LE CONSEIL DU STATUT DE LA FEMME EXHORTE QUéBEC à REVOIR SA RéFORME DU DROIT CONJUGAL

Même si elle « présente des avancées », la réforme projetée du droit conjugal ne va pas assez loin pour protéger les femmes dans les couples en union libre, déplore le Conseil du statut de la femme (CSF) dans un mémoire qui exhorte Québec à « ne pas rater [son] occasion ».

Déposé mercredi dans le cadre des consultations particulières sur le projet de loi 56 « portant sur la réforme du droit de la famille et instituant le régime d’union parentale », le document d’une vingtaine de pages lance un avertissement au ministre de la Justice, Simon Jolin-Barrette : si elle ne change pas, sa proposition législative maintiendra un régime à deux vitesses servant davantage les personnes unies civilement ou par le mariage que les conjoints de fait.

« Le CSF déplore que les droits et obligations reconnus à des personnes en union de fait soient moindres que ceux qui prévalent pour les personnes mariées », écrit-il.

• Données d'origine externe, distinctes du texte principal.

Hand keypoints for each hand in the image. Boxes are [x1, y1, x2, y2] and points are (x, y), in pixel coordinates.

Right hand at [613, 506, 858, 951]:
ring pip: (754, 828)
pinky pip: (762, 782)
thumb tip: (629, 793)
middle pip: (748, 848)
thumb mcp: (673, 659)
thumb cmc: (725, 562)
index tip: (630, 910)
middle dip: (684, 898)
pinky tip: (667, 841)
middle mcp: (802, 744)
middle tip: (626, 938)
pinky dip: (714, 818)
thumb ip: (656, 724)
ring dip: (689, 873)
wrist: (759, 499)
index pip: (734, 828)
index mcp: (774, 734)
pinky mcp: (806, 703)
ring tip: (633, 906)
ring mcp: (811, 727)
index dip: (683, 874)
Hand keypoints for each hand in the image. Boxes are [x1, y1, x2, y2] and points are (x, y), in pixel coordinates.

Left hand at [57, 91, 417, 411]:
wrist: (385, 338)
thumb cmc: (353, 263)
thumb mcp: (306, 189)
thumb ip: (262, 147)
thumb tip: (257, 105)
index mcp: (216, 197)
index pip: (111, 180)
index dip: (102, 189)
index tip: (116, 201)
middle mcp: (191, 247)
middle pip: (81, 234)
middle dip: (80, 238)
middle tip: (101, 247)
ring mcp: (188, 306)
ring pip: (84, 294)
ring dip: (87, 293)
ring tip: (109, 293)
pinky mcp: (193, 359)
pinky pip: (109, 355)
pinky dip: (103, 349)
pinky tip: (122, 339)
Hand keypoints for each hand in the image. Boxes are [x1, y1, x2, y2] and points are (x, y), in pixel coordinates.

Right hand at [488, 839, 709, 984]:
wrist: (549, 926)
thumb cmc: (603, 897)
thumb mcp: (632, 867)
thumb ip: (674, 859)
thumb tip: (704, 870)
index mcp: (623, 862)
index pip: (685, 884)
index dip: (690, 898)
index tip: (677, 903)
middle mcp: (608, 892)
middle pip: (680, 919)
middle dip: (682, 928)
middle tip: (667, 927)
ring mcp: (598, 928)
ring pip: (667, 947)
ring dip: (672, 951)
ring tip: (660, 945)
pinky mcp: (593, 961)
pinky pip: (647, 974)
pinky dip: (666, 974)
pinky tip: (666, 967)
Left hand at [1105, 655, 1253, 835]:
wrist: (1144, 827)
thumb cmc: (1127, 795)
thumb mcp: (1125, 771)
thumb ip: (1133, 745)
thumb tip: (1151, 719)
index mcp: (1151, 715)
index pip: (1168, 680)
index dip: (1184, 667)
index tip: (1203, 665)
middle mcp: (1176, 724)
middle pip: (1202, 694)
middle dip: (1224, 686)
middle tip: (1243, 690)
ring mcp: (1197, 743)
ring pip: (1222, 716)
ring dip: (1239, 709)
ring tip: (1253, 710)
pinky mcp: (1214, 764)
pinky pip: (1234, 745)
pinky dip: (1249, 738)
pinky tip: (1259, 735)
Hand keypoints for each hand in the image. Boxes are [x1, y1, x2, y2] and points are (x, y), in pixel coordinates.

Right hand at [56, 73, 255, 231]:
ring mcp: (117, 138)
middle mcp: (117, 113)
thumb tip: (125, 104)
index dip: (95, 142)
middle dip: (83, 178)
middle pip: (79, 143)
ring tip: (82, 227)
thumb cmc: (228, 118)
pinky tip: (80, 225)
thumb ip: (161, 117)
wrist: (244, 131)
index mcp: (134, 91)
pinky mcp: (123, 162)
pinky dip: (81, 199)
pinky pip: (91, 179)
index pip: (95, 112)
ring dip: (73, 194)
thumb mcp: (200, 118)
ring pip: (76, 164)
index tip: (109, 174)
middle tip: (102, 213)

Des propos qui font écho à ceux des groupes de défense des droits des femmes consultés par Le Devoir il y a un mois. Ces derniers dénonçaient entre autres le choix d’exclure les REER et les fonds de pension du patrimoine commun que formeront les futurs couples en union parentale. « C’est sûr que ça va entraîner certaines injustices », avait alors dit la présidente de la Fédération des femmes du Québec, Sylvie St-Amand.

Dans son mémoire, le CSF « s’inquiète particulièrement » de cette situation. Il rappelle « que tant les revenus globaux que les revenus de retraite et de placement des femmes de 65 ans et plus sont plus faibles que ceux des hommes ». Selon des données de Statistique Canada citées dans le document, les femmes avaient en moyenne des revenus de retraite de 16 500 $ en 2023, contre 22 800 $ pour les hommes.

« Force est de constater que les femmes sont encore de grandes perdantes au niveau économique lors de la rupture d’une union », a lancé la présidente du CSF, Me Louise Cordeau, de passage en commission parlementaire, mercredi.

En cas de rupture, le CSF recommande donc d’appliquer aux personnes en union parentale les mêmes droits et obligations quant au partage du patrimoine familial qu’aux personnes mariées. En plus des REER et des régimes de retraite, cela inclurait les résidences secondaires et leurs meubles.

Obligation alimentaire

Le projet de loi 56 du ministre Jolin-Barrette ne soumet pas les personnes en union parentale aux obligations alimentaires des personnes mariées, une décision qui avait aussi fait l’objet de critiques le mois dernier.

Dans son mémoire, le CSF déplore aussi le choix du ministre, dans un contexte où l’obligation alimentaire « s’adresse notamment aux personnes — plus souvent des femmes — qui, au cours de leur union, se sont retirées — partiellement ou entièrement — du marché du travail pour prendre soin d’un enfant ou d’un parent en perte d’autonomie ».

Comme il l’avait fait dans la foulée de la publication de l’affaire Eric c. Lola, il recommande à Québec de permettre aux personnes issues d’un couple en union parentale de demander la pension alimentaire après une rupture.

En outre, le conseil propose que les droits et obligations des personnes formant un couple en union libre s’appliquent, « qu’[elles] aient ou non un enfant commun ».

Le projet de loi 56 du ministre Jolin-Barrette aura pour effet, s’il est adopté tel quel, d’instituer un nouveau régime, distinct du mariage et de l’union civile, pour les conjoints de fait qui auront un enfant à partir de juillet 2025.

En commission, mercredi, l’élu de la Coalition avenir Québec a soulevé le risque que la proposition du CSF ait comme conséquence de « marier tout le monde ». C’est pour cette raison, au moment du dépôt du projet de loi, qu’il avait opté pour deux régimes distincts.

« Les personnes mariées ne peuvent pas se retirer du patrimoine familial, qui est d’ordre public, alors que les conjoints de fait pourraient se retirer du partage de patrimoine », a répondu Louise Cordeau au ministre de la Justice.

Les consultations particulières entourant le projet de loi 56 se poursuivent cette semaine et la semaine prochaine à l’Assemblée nationale. Suivra l’étude détaillée, durant laquelle les parlementaires pourront y apporter des modifications.